··· Material to process

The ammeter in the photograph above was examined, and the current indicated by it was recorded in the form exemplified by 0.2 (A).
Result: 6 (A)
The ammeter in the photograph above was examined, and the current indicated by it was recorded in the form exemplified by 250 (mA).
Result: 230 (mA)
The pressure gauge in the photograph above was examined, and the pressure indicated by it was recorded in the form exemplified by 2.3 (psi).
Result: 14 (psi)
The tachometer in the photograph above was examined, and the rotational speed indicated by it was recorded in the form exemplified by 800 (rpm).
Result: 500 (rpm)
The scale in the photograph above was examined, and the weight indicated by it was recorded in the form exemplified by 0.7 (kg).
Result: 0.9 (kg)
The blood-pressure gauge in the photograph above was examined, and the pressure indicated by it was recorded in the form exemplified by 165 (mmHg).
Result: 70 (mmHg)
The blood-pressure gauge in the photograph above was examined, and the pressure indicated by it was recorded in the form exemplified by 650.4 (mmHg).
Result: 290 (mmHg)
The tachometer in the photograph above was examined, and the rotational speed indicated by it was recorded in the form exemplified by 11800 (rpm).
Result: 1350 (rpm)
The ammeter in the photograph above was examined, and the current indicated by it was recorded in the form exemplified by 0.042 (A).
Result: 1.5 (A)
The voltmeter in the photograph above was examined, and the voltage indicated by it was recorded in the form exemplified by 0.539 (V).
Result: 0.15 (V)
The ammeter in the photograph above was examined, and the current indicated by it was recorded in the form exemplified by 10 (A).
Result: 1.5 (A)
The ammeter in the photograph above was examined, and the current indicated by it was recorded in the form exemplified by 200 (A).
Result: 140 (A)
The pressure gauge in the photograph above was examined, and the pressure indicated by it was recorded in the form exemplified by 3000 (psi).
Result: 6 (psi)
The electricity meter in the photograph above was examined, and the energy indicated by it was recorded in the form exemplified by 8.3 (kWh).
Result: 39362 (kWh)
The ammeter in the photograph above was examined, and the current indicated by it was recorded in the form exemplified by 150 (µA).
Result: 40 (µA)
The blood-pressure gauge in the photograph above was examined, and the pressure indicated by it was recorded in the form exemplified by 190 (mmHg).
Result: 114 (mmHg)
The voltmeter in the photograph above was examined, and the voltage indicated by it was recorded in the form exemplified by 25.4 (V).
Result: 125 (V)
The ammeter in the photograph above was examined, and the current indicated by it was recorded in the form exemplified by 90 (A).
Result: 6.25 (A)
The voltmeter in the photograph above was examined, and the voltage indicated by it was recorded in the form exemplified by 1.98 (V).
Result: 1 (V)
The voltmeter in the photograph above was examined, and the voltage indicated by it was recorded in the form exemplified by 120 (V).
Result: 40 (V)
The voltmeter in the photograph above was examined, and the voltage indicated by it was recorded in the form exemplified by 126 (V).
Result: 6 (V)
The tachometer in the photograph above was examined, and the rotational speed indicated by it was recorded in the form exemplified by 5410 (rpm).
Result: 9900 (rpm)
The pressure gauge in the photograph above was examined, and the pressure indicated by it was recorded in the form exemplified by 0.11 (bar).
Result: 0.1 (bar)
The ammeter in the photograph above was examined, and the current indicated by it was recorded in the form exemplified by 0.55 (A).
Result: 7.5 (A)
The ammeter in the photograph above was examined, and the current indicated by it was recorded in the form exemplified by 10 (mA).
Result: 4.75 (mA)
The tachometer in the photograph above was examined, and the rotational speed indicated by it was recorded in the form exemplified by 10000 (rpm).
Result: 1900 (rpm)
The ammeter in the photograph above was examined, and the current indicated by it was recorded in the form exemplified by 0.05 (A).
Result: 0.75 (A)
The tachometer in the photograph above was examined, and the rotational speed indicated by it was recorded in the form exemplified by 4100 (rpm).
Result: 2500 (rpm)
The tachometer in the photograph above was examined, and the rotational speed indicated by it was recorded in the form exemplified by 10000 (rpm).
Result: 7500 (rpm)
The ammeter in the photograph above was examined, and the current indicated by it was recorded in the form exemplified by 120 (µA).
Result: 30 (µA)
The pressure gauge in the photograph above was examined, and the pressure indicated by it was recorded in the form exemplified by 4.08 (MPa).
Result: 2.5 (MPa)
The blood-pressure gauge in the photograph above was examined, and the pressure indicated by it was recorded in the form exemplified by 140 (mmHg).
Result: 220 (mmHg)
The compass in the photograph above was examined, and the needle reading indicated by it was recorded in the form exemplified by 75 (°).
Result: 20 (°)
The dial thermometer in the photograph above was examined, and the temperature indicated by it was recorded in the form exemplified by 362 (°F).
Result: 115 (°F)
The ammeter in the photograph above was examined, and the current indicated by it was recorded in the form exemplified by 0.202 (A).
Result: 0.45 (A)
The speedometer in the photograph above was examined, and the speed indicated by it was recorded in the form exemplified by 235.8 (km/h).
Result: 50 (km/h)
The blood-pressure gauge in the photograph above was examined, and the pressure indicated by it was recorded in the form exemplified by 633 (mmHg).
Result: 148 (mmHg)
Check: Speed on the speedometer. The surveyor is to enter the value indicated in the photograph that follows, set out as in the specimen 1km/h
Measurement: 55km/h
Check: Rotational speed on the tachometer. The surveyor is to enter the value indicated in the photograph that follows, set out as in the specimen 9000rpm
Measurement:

······

Reproduce every one of the lines above word for word, with no omissions or changes.

The ammeter in the photograph above was examined, and the current indicated by it was recorded in the form exemplified by 0.2 (A).
Result: 6 (A)
The ammeter in the photograph above was examined, and the current indicated by it was recorded in the form exemplified by 250 (mA).
Result: 230 (mA)
The pressure gauge in the photograph above was examined, and the pressure indicated by it was recorded in the form exemplified by 2.3 (psi).
Result: 14 (psi)
The tachometer in the photograph above was examined, and the rotational speed indicated by it was recorded in the form exemplified by 800 (rpm).
Result: 500 (rpm)
The scale in the photograph above was examined, and the weight indicated by it was recorded in the form exemplified by 0.7 (kg).
Result: 0.9 (kg)
The blood-pressure gauge in the photograph above was examined, and the pressure indicated by it was recorded in the form exemplified by 165 (mmHg).
Result: 70 (mmHg)
The blood-pressure gauge in the photograph above was examined, and the pressure indicated by it was recorded in the form exemplified by 650.4 (mmHg).
Result: 290 (mmHg)
The tachometer in the photograph above was examined, and the rotational speed indicated by it was recorded in the form exemplified by 11800 (rpm).
Result: 1350 (rpm)
The ammeter in the photograph above was examined, and the current indicated by it was recorded in the form exemplified by 0.042 (A).
Result: 1.5 (A)
The voltmeter in the photograph above was examined, and the voltage indicated by it was recorded in the form exemplified by 0.539 (V).
Result: 0.15 (V)
The ammeter in the photograph above was examined, and the current indicated by it was recorded in the form exemplified by 10 (A).
Result: 1.5 (A)
The ammeter in the photograph above was examined, and the current indicated by it was recorded in the form exemplified by 200 (A).
Result: 140 (A)
The pressure gauge in the photograph above was examined, and the pressure indicated by it was recorded in the form exemplified by 3000 (psi).
Result: 6 (psi)
The electricity meter in the photograph above was examined, and the energy indicated by it was recorded in the form exemplified by 8.3 (kWh).
Result: 39362 (kWh)
The ammeter in the photograph above was examined, and the current indicated by it was recorded in the form exemplified by 150 (µA).
Result: 40 (µA)
The blood-pressure gauge in the photograph above was examined, and the pressure indicated by it was recorded in the form exemplified by 190 (mmHg).
Result: 114 (mmHg)
The voltmeter in the photograph above was examined, and the voltage indicated by it was recorded in the form exemplified by 25.4 (V).
Result: 125 (V)
The ammeter in the photograph above was examined, and the current indicated by it was recorded in the form exemplified by 90 (A).
Result: 6.25 (A)
The voltmeter in the photograph above was examined, and the voltage indicated by it was recorded in the form exemplified by 1.98 (V).
Result: 1 (V)
The voltmeter in the photograph above was examined, and the voltage indicated by it was recorded in the form exemplified by 120 (V).
Result: 40 (V)
The voltmeter in the photograph above was examined, and the voltage indicated by it was recorded in the form exemplified by 126 (V).
Result: 6 (V)
The tachometer in the photograph above was examined, and the rotational speed indicated by it was recorded in the form exemplified by 5410 (rpm).
Result: 9900 (rpm)
The pressure gauge in the photograph above was examined, and the pressure indicated by it was recorded in the form exemplified by 0.11 (bar).
Result: 0.1 (bar)
The ammeter in the photograph above was examined, and the current indicated by it was recorded in the form exemplified by 0.55 (A).
Result: 7.5 (A)
The ammeter in the photograph above was examined, and the current indicated by it was recorded in the form exemplified by 10 (mA).
Result: 4.75 (mA)
The tachometer in the photograph above was examined, and the rotational speed indicated by it was recorded in the form exemplified by 10000 (rpm).
Result: 1900 (rpm)
The ammeter in the photograph above was examined, and the current indicated by it was recorded in the form exemplified by 0.05 (A).
Result: 0.75 (A)
The tachometer in the photograph above was examined, and the rotational speed indicated by it was recorded in the form exemplified by 4100 (rpm).
Result: 2500 (rpm)
The tachometer in the photograph above was examined, and the rotational speed indicated by it was recorded in the form exemplified by 10000 (rpm).
Result: 7500 (rpm)
The ammeter in the photograph above was examined, and the current indicated by it was recorded in the form exemplified by 120 (µA).
Result: 30 (µA)
The pressure gauge in the photograph above was examined, and the pressure indicated by it was recorded in the form exemplified by 4.08 (MPa).
Result: 2.5 (MPa)
The blood-pressure gauge in the photograph above was examined, and the pressure indicated by it was recorded in the form exemplified by 140 (mmHg).
Result: 220 (mmHg)
The compass in the photograph above was examined, and the needle reading indicated by it was recorded in the form exemplified by 75 (°).
Result: 20 (°)
The dial thermometer in the photograph above was examined, and the temperature indicated by it was recorded in the form exemplified by 362 (°F).
Result: 115 (°F)
The ammeter in the photograph above was examined, and the current indicated by it was recorded in the form exemplified by 0.202 (A).
Result: 0.45 (A)
The speedometer in the photograph above was examined, and the speed indicated by it was recorded in the form exemplified by 235.8 (km/h).
Result: 50 (km/h)
The blood-pressure gauge in the photograph above was examined, and the pressure indicated by it was recorded in the form exemplified by 633 (mmHg).
Result: 148 (mmHg)
Check: Speed on the speedometer. The surveyor is to enter the value indicated in the photograph that follows, set out as in the specimen 1km/h
Measurement: 55km/h
Check: Rotational speed on the tachometer. The surveyor is to enter the value indicated in the photograph that follows, set out as in the specimen 9000rpm
Measurement:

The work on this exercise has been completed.